EXERCISE REQUIREMENTS
**a.** In the post about the Philadelphia Zoo elephant exhibit, how long has the Birmingham Zoo had Mona?
**b.** In the post about the Philadelphia Zoo elephant exhibit, restate the paragraph that begins "I really can't see this going" in a shorter form.
**c.** From the post about the Philadelphia Zoo elephant exhibit, write out the part that opens with the words containing "The current controversy" and closes with "anachronism of cruelty.".

PAGE EXCERPT
Saturday, November 19


The current controversy at the Philadelphia Zoo over possibly ending their elephant exhibit may be a tipping point for the national debate on elephants and zoos. What I mean is that when one zoo courageously closes its elephant house out of concern for the animals, that's an anomaly. When a couple zoos do so, it's just mildly interesting. We're now at "mild trend" level with a handful of zoos wrestling with the elephant question, and if one of the nation's most venerable and high-profile zoos throws in with the rest, it could soon get to the point where the story now becomes the diminishing number of zoos that are still stubbornly hanging onto this anachronism of cruelty.

I really can't see this going any direction other than forward, with the only question being whether it will continue to gather momentum or whether there will be fits and starts over the next couple years. But let's face it, the case is incontrovertible. There's no true advantage to elephants in becoming slaves to human entertainment, and talk of "conservation" is an obvious smokescreen: As soon as the issue of "conserving" the elephants out of public view arises, it's clear that profit is the real concern. Note in this story on the Philly situation ("Philadelphia Zoo May End Elephant Exhibit Because of Shortfall"):

    Some zoo officials are resolved to keep their elephants. The Birmingham Zoo in Alabama, which has had Mona for more than 50 years, plans a $15 million expansion that will add waterfalls and tree canopies on 20 acres for more elephants. "Hiding them in a sanctuary doesn't do it,'' said William Foster, the zoo's chief executive. "They need to be seen.''
"Need"? In what way do the elephants "need" to be seen? How does being seen benefit them? Do you perhaps mean, "they need to be monetized"?

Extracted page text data
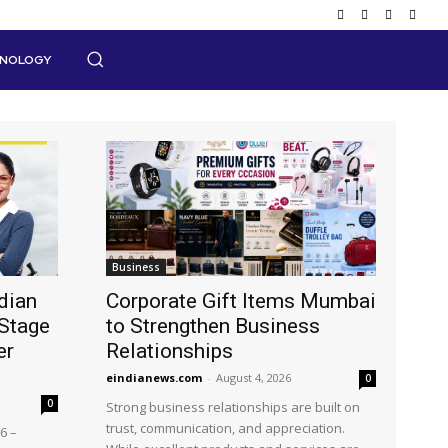
HNOLOGY
Business
dian
Corporate Gift Items Mumbai
Stage
to Strengthen Business
er
Relationships
eindianews.com
-
August 4, 2026
0
0
Strong business relationships are built on
trust, communication, and appreciation.
6 –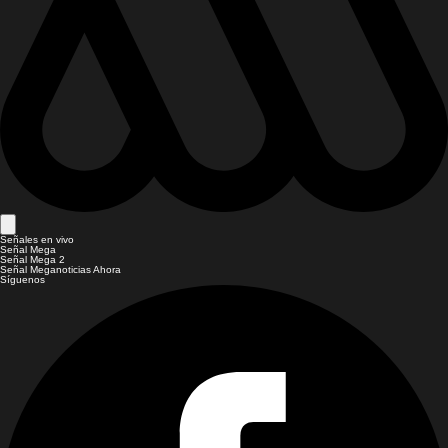
Señales en vivo
Señal Mega
Señal Mega 2
Señal Meganoticias Ahora
Síguenos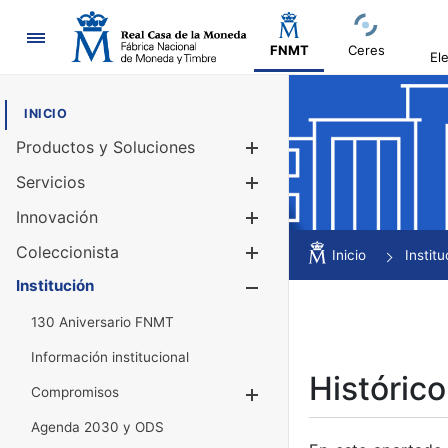
Navegación
FNMT
Ceres
El
INICIO
Productos y Soluciones
Mostrar/Ocul
Servicios
Mostrar/Ocul
Innovación
Mostrar/Ocul
Coleccionista
Mostrar/Ocul
Inicio
Institu
Institución
Mostrar/Ocul
130 Aniversario FNMT
Información institucional
Histórico
Compromisos
Mostrar/Ocultar
Agenda 2030 y ODS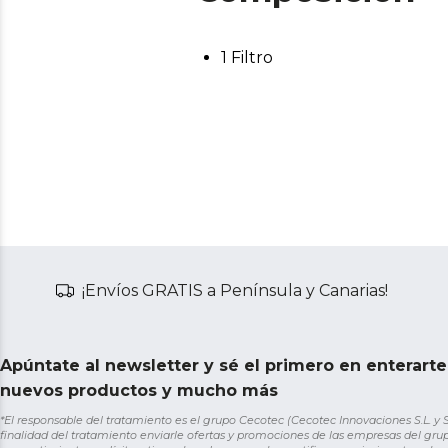
1 Filtro
¡Envíos GRATIS a Península y Canarias!
Apúntate al newsletter y sé el primero en enterart
nuevos productos y mucho más
*El responsable del tratamiento es el grupo Cecotec (Cecotec Innovaciones S.L. y Sol
finalidad del tratamiento enviarle ofertas y promociones de las empresas del grup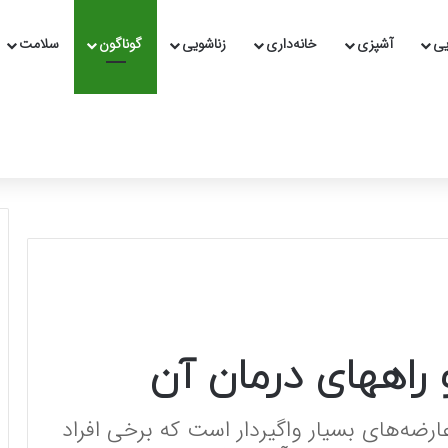
یی
آشپزی
خانه‌داری
زناشویی
گوناگون
سلامت
 راههای درمان آن
رضه‌های بسیار واگیردار است که برخی افراد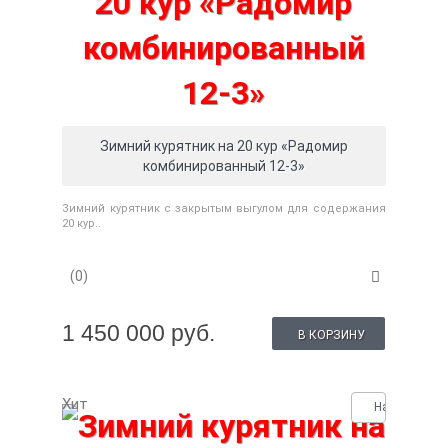
Зимний курятник на 20 кур «Радомир
комбинированный 12-3»
Зимний курятник с закрытым выгулом для содержания
20 кур..
(0)
1 450 000 руб.
В КОРЗИНУ
Хит
Нашли деше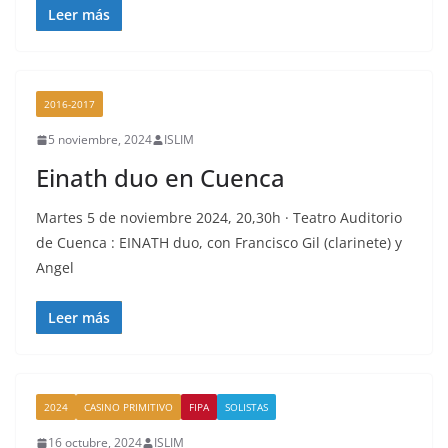
Leer más
2016-2017
5 noviembre, 2024
ISLIM
Einath duo en Cuenca
Martes 5 de noviembre 2024, 20,30h · Teatro Auditorio
de Cuenca : EINATH duo, con Francisco Gil (clarinete) y
Angel
Leer más
2024
CASINO PRIMITIVO
FIPA
SOLISTAS
16 octubre, 2024
ISLIM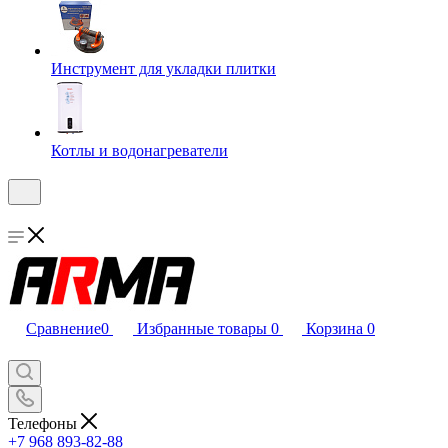
Инструмент для укладки плитки
Котлы и водонагреватели
Сравнение
0
Избранные товары
0
Корзина
0
Телефоны
+7 968 893-82-88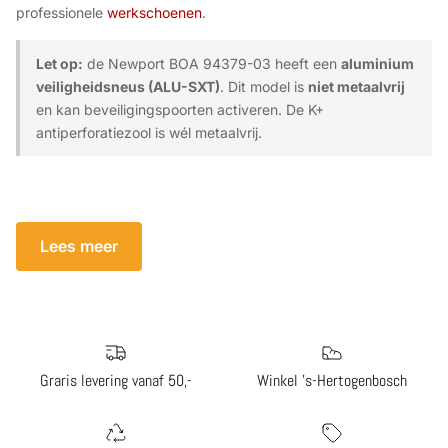
professionele
werkschoenen
.
Let op:
de Newport BOA 94379-03 heeft een
aluminium
veiligheidsneus (ALU-SXT)
. Dit model is
niet metaalvrij
en kan beveiligingspoorten activeren. De K+
antiperforatiezool is wél metaalvrij.
Lees meer
Graris levering vanaf 50,-
Winkel 's-Hertogenbosch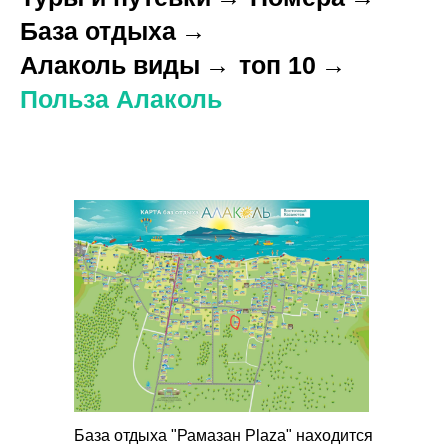
База отдыха
→
Алаколь виды
→
топ 10
→
Польза Алаколь
База отдыха "Рамазан Plaza" находится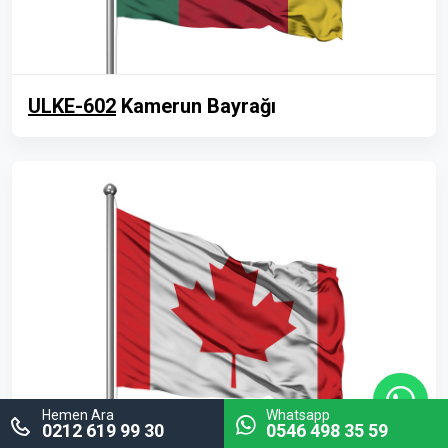
ULKE-602
Kamerun Bayrağı
Hemen Ara
Whatsapp
0212 619 99 30
0546 498 35 59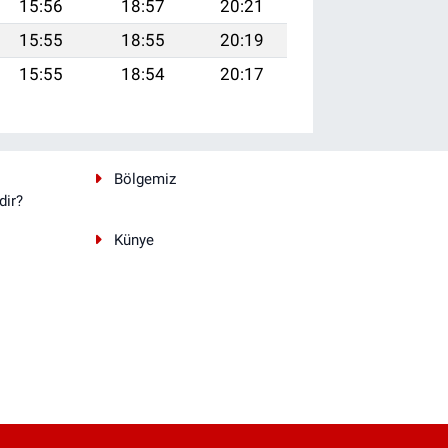
15:56
18:57
20:21
15:55
18:55
20:19
15:55
18:54
20:17
Bölgemiz
dir?
Künye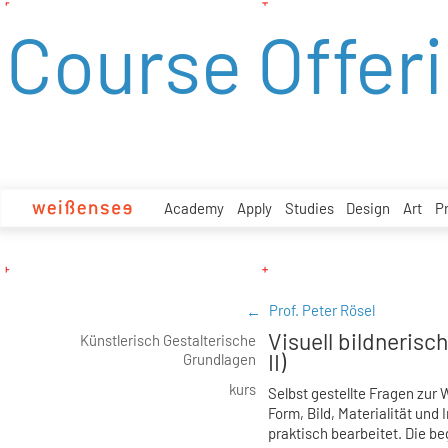
zum
Course Offer
Inhalt
Academy
Apply
Studies
Design
Art
P
Prof. Peter Rösel
Visuell bildnerisc
Künstlerisch Gestalterische
II)
Grundlagen
kurs
Selbst gestellte Fragen zu
Form, Bild, Materialität und
praktisch bearbeitet. Die be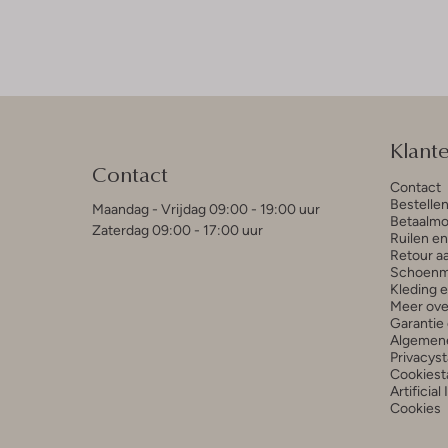
Klant
Contact
Contact
Bestelle
Maandag - Vrijdag 09:00 - 19:00 uur
Betaalmo
Zaterdag 09:00 - 17:00 uur
Ruilen e
Retour a
Schoenm
Kleding 
Meer ove
Garantie 
Algemen
Privacys
Cookiest
Artificial
Cookies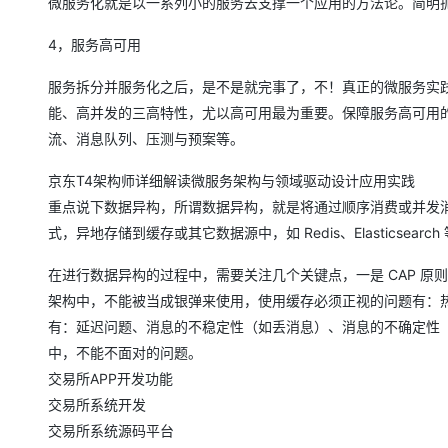
微服务化就是以一系列小的服务去支撑一个应用的方法论。简明
4，服务高可用
服务拆分并服务化之后，是不是就完事了，不！真正的微服务实
能、高并发的三高特性，尤以高可用最为重要。保障服务高可用
流、消息队列、压测与预案等。
京东T4架构师详细解读微服务架构与领域驱动设计应用实践
重点说下数据异构，所谓数据异构，就是将通过顺序消费或并发消费的方式，
式，异地存储到缓存或其它数据源中，如 Redis、Elasticse
在进行数据异构的过程中，需要关注几个关键点，一是 CAP 
架构中，不能被当成银弹来使用，使用缓存必须正视的问题有：热点缓
有：延迟问题、消息的不稳定性（如丢消息）、消息的不确定性（如
中，不能不面对的问题。
交易所APP开发功能
交易所系统开发
交易所系统源码平台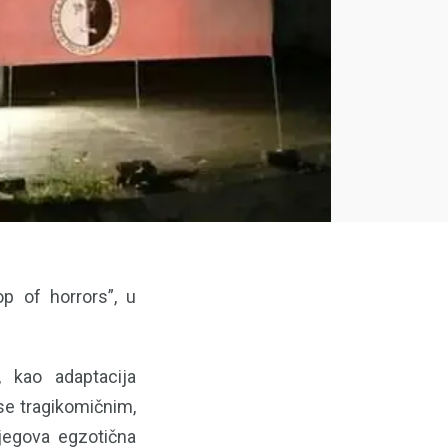
op of horrors”, u
 kao adaptacija
se tragikomičnim,
jegova egzotična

SOLUTION SET
**a.** More than 50 years.

**b.** The writer expects the move away from keeping elephants in zoos to keep going forward. The only question is whether it speeds up or stalls over the next couple of years. The writer calls the case against keeping them beyond dispute. Elephants gain nothing from serving as human entertainment, and "conservation" is a smokescreen. Once the idea of "conserving" elephants out of public view comes up, it's clear that profit is the real concern. A news story on the Philadelphia situation is then pointed to as an example.

**c.**
The current controversy at the Philadelphia Zoo over possibly ending their elephant exhibit may be a tipping point for the national debate on elephants and zoos. What I mean is that when one zoo courageously closes its elephant house out of concern for the animals, that's an anomaly. When a couple zoos do so, it's just mildly interesting. We're now at "mild trend" level with a handful of zoos wrestling with the elephant question, and if one of the nation's most venerable and high-profile zoos throws in with the rest, it could soon get to the point where the story now becomes the diminishing number of zoos that are still stubbornly hanging onto this anachronism of cruelty.